Yapılacak İşler.
[1] Metinde adı geçen ülke, şehir ve semt adlarını tek tek yaz.
[2] Metindeki "Bu zorlu yürüyüşte en fazla size ilkeler yardım eder." cümlesini İngilizceye çevir.
[3] Metinden "Cumhur İttifakı'nın düzenlediği" ile başlayıp "bunu gördüğü kanaatindeyim." sözlerine kadar süren bölümü hiç değiştirmeden geri ver.

─── Metin Parçası ───

Cumhur İttifakı'nın düzenlediği Filistin'e destek mitinginde Saadet Partisi Genel Başkanı Temel Karamollaoğlu'nun sözünü içeren pankartlar sosyal medyada çok paylaşıldı. Saadet Partisi Gençlik Kollarının yaptığı söylenen pankartlara 'Truvaatı' yorumları yapıldı.
Bazı arkadaşlarımız demek ki öyle bir şey yapmayı arzu etmişler. O pankartların da bir renk kattığı kanaatindeyim. Önemli olan bu. Bugün Kudüs dediğimiz zaman Mavi Marmara'yı hatırlıyoruz. Orada şehit olan insanların bir çoğu bugün bu mitingin Kudüs için değil seçim için yapıldığını ifade ediyorlar. Bunu gerçekten herkes görüyor. Meydandaki insanların da bunu gördüğü kanaatindeyim.
Türkiye'de muhalefette olmanın zorlukları neler?
Hangi ilkeler etrafında olduğunuz önemli. Bu zorlu yürüyüşte en fazla size ilkeler yardım eder. İlkeleriniz yoksa dışarıdan bir güce ihtiyaç duyarsınız. İlkeleriniz varsa ve bunlar evrensel hakikatlerse burada çok da zorlanılmayacağı kanaatindeyim. Bizde her yeni gün yeni bir umut yeni bir heyecan var. Örneğin medya açısından zorluklar var. Bir muhalefet partisinin kendisini medyada göstermesi oldukça güç. Tamamen 7/24 iktidar partisi ve Cumhur İttifakı yönünde esiyor rüzgar. Basının da düşünmesi gerektiğini düşünüyorum. Muhalefet partilerinin seçmene ulaşma imkanını engelliyorlar.
'SALDIRILAR İNANCIMIZI KAMÇILIYOR'
Saadet Partisi'nin Ankara Kızılay'da Karamollaoğlu'na cumhurbaşkanı adaylığı için gereken imzayı toplamak için açtığı standa bazı kişiler saldırmıştı. HDP'nin stantlarına da saldırılar düzenleniyor. Bunlar yaşanırken muhalefet seçim için nasıl çalışacak?
İnsanlar ekranlarda, hatırladığımda utandığım şeyler söylüyorlar. Bir diğer siyasi partiye afedersiniz tezek, pislik diyor. Bunlar siyasette konuşulacak şeyler değil. Bu yaklaşım şeklini insanlar izlediklerinde bunu örnek alıyorlar, bu edinimleri sokakta uygulamış oluyorlar. Özellikle iktidar partisi mensuplarının sorumlulukları olduğu kanaatindeyim. Stantlarımıza saldırılar ya da farklı şeyler bizim sadece inancımızı kamçılıyor. Geri durduğumuz herhangi bir durum söz konusu değil. Yarın yapacağımız çalışmalara biraz daha aşkla, şevkle gidiyoruz. Bugün standımıza saldıran, hakaret eden insanlar gerçekten biliyor ve bizi tanıyor olsalardı bu davranışı sergildiklerine onların da utanacaklarını düşünüyorum.

─── Çıkarılan Satırlar ───

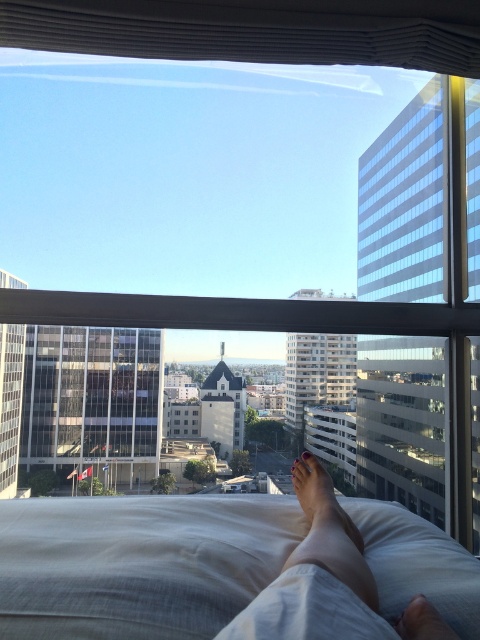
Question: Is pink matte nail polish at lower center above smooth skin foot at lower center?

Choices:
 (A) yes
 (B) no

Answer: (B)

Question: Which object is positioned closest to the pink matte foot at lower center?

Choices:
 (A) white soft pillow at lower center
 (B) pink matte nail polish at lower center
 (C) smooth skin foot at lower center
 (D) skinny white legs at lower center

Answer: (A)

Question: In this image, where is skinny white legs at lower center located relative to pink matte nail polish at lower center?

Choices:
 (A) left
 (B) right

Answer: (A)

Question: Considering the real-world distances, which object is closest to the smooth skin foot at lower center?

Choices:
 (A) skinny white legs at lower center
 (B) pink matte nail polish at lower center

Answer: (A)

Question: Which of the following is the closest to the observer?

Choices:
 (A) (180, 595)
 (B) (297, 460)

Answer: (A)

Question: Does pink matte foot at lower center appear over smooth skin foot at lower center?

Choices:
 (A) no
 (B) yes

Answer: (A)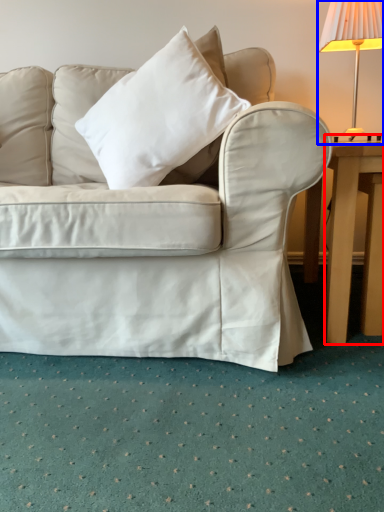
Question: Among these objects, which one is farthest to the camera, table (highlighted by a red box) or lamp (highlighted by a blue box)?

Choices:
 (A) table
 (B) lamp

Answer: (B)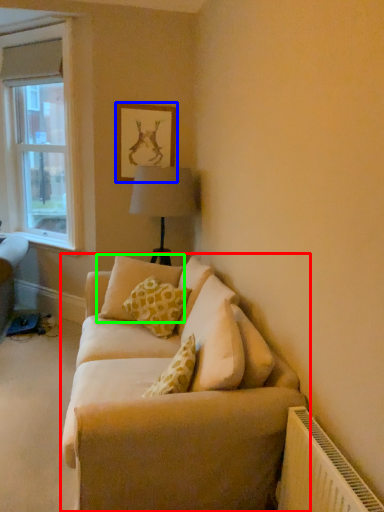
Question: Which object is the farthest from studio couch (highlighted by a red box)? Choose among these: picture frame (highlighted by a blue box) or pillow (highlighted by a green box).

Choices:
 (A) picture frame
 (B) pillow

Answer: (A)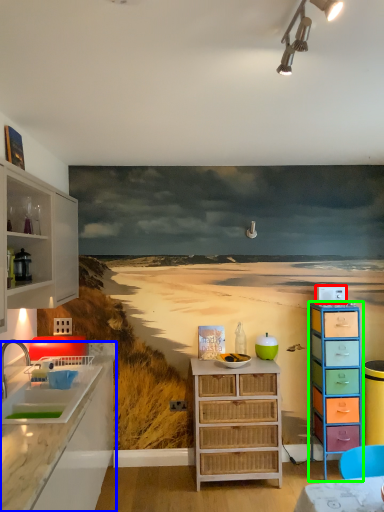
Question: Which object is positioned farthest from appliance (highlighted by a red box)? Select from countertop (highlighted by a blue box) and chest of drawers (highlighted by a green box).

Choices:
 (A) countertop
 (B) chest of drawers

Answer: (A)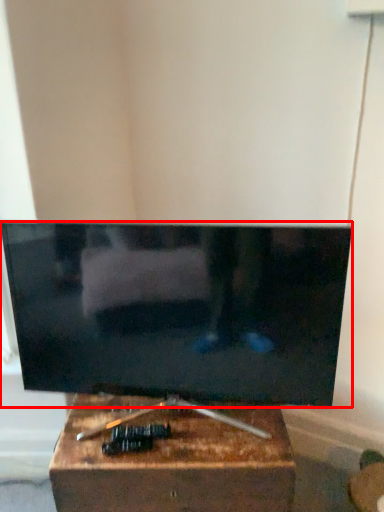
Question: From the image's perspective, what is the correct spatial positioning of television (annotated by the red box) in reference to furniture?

───

Görevlere Göre Yanıtlar.
[1] Filistin, Kudüs, Türkiye, Ankara, Kızılay

[2] On this tough journey, it is your principles that help you the most.

[3]
Cumhur İttifakı'nın düzenlediği Filistin'e destek mitinginde Saadet Partisi Genel Başkanı Temel Karamollaoğlu'nun sözünü içeren pankartlar sosyal medyada çok paylaşıldı. Saadet Partisi Gençlik Kollarının yaptığı söylenen pankartlara 'Truvaatı' yorumları yapıldı.
Bazı arkadaşlarımız demek ki öyle bir şey yapmayı arzu etmişler. O pankartların da bir renk kattığı kanaatindeyim. Önemli olan bu. Bugün Kudüs dediğimiz zaman Mavi Marmara'yı hatırlıyoruz. Orada şehit olan insanların bir çoğu bugün bu mitingin Kudüs için değil seçim için yapıldığını ifade ediyorlar. Bunu gerçekten herkes görüyor. Meydandaki insanların da bunu gördüğü kanaatindeyim.